── Ausgewählter Text

Entscheidungsstichwort (Thema)

Sozialgerichtsverfahren: Zulässigkeit der Annahme einer fiktiven Klagerücknahme bei unterlassener Klagebegründung trotz Aufforderung durch das Gericht in einer Betreibensaufforderung

 

Orientierungssatz

Eine Betreibensaufforderung durch das Sozialgericht genügt jedenfalls dann nicht als Grundlage für die Anwendung der fiktiven Klagerücknahme gemäß § 102 Abs. 2 S. 1 SGG, wenn in der Betreibensaufforderung der Kläger lediglich zur Begründung der Klage aufgefordert wurde. Die Annahme einer fiktiven Klagerücknahme setzt vielmehr voraus, dass das Sozialgericht in der Betreibensaufforderung dem Kläger konkret mitteilt, welche Mitwirkungshandlungen erfolgen müssen, damit das Gericht den Rechtsstreit in der Sache entscheiden.

 

Tenor

Auf die Berufung des Klägers wird der Gerichtsbescheid des Sozialgerichts Berlin vom 31. Januar 2011 aufgehoben.

Die Sache wird an das Sozialgericht Berlin zurückverwiesen.

Die Kostenentscheidung bleibt der Entscheidung des Sozialgerichts vorbehalten.

────
── Datenauszüge

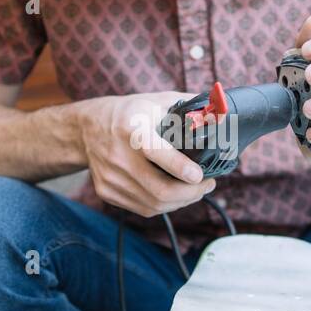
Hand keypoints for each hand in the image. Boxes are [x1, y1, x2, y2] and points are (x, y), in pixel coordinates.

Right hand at [76, 92, 217, 217]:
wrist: (87, 129)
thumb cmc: (130, 113)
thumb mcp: (156, 101)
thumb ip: (189, 107)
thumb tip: (222, 112)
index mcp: (130, 129)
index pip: (154, 151)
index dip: (179, 167)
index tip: (200, 175)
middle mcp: (117, 156)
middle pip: (159, 188)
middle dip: (191, 193)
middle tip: (208, 184)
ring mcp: (110, 178)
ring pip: (154, 203)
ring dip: (181, 202)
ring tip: (196, 191)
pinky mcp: (107, 192)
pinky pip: (143, 208)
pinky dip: (164, 205)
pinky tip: (175, 196)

────

> Worum es geht
Erklären Sie anhand des ausgewählten Textes in ein bis drei Sätzen, warum eine Betreibensaufforderung, in der der Kläger lediglich zur Begründung der Klage aufgefordert wurde, nicht für eine fiktive Klagerücknahme ausreicht. Stützen Sie sich ausschließlich auf den ausgewählten Text.

> Gelöste Aufgabe
Eine fiktive Klagerücknahme nach § 102 Abs. 2 S. 1 SGG setzt voraus, dass das Sozialgericht dem Kläger in der Betreibensaufforderung konkret mitteilt, welche Mitwirkungshandlungen erfolgen müssen. Die bloße Aufforderung, die Klage zu begründen, genügt diesem Erfordernis nicht.